Halma and Diploma are two stocks from the FTSE 100 which have a long history of consistent returns. These are both growth stocks and are not as popular as most other FTSE 100 stocks.
Most people think about tech giants, oil majors, and other big names when they discuss the FTSE 100. However, these two stocks also have a strong history of growth, earnings, and stock price appreciation.
Both the Halma (HLMA) and Diploma (DPLM) are part of the FTSE 100 and have a forward P/E of 30. In addition, the ROE of both stocks is also above 15%. More importantly, both stocks had positive share price growth for around 13 out of the last 15 years.
Halma is a group of companies which makes products for life protection and hazard detection. The company has a market cap of almost 12.4 billion, making it twice as big as the Diploma.
If we talk about performance, the share price of Halma has gone up by 338% in the last 10 years. That's quite an impressive feat, which can even rival the top tech giants.
Recently, Halma also acquired Brownline for around 150 million. According to UBS, this will help them to enhance their portfolio of environmental technologies.
The Diploma (DPLM) is involved in supplying special technical services and products.
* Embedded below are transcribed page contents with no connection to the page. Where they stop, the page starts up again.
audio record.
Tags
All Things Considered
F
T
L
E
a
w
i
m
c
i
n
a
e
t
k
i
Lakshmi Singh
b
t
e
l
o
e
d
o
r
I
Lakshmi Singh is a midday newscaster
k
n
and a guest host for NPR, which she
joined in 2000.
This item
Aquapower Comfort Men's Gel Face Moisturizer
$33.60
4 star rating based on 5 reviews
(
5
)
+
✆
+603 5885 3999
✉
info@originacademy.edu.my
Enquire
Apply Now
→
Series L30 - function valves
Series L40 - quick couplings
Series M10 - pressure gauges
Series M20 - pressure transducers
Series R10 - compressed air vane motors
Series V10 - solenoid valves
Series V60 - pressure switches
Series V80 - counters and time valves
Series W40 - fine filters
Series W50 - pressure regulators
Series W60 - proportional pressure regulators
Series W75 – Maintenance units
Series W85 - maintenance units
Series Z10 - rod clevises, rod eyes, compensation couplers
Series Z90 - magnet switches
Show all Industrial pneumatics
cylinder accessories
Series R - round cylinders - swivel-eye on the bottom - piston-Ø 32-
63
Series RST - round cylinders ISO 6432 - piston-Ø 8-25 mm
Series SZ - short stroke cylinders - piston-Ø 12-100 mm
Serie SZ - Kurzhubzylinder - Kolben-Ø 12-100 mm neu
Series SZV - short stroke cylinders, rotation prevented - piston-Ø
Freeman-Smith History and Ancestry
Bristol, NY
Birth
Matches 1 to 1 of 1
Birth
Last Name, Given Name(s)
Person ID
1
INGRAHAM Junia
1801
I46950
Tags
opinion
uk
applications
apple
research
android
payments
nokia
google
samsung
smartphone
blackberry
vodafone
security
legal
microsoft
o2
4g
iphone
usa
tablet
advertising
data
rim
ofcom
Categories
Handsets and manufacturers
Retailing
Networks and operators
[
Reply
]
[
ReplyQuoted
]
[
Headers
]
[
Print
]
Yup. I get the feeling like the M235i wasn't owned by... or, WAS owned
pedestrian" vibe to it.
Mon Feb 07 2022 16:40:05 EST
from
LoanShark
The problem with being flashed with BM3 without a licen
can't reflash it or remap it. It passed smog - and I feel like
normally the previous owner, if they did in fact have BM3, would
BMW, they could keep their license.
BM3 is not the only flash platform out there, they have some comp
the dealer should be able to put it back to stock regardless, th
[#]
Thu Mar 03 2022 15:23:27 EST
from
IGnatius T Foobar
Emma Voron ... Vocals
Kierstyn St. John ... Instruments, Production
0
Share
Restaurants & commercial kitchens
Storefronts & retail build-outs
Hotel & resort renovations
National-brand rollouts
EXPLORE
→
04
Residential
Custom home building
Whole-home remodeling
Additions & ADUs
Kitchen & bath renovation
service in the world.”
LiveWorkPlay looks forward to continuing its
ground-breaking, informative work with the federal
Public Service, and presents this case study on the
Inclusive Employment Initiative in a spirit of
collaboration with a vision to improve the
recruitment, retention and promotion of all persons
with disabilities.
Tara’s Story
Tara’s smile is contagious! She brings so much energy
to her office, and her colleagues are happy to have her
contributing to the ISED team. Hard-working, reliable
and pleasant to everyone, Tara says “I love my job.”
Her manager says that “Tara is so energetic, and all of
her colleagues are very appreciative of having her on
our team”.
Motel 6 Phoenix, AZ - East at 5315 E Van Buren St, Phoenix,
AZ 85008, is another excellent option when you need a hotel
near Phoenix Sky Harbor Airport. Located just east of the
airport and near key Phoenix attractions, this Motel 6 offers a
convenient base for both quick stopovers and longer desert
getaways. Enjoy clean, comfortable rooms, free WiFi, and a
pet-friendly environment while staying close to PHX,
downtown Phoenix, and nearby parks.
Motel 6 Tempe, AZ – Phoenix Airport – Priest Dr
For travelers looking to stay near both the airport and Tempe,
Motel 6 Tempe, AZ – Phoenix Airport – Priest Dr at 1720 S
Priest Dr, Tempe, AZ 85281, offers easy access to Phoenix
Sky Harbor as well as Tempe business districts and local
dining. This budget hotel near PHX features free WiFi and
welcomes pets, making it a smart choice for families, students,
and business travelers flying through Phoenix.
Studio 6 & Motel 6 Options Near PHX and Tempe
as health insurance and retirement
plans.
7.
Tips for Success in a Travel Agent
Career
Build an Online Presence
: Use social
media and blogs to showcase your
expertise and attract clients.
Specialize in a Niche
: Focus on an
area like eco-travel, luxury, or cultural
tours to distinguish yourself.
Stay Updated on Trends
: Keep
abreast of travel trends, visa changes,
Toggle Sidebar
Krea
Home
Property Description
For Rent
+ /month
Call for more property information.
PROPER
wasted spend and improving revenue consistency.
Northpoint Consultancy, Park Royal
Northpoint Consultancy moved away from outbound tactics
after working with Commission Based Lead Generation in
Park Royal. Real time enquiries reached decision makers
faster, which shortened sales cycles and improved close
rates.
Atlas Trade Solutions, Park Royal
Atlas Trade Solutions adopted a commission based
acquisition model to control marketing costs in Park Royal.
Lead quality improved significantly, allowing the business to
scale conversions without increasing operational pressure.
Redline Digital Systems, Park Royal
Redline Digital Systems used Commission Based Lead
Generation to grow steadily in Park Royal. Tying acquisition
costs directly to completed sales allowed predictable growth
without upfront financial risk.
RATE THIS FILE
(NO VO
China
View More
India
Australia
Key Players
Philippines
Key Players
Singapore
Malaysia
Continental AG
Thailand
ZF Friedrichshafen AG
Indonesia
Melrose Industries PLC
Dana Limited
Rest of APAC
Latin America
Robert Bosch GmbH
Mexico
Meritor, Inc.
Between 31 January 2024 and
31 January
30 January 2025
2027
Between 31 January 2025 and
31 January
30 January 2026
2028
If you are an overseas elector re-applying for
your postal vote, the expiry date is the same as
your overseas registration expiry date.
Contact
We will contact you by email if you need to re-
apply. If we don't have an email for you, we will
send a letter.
The market cap of Diploma is around 7.2 billion, while the stock price has jumped by 25% in the last year.
In the last 10 years, the share price of Diploma has increased by almost 663%. So, even when we compare it with Halma, the clear winner is Diploma (DPLM).
Even the PEG ratio of Diploma is reasonable, which makes it a solid contender in the FTSE 100. In addition, the earnings growth is also way higher than the revenue growth, which is also a good thing.
The performance of Diploma is even better than the FTSE 100 index, which makes it such an impressive growth stock in the UK market.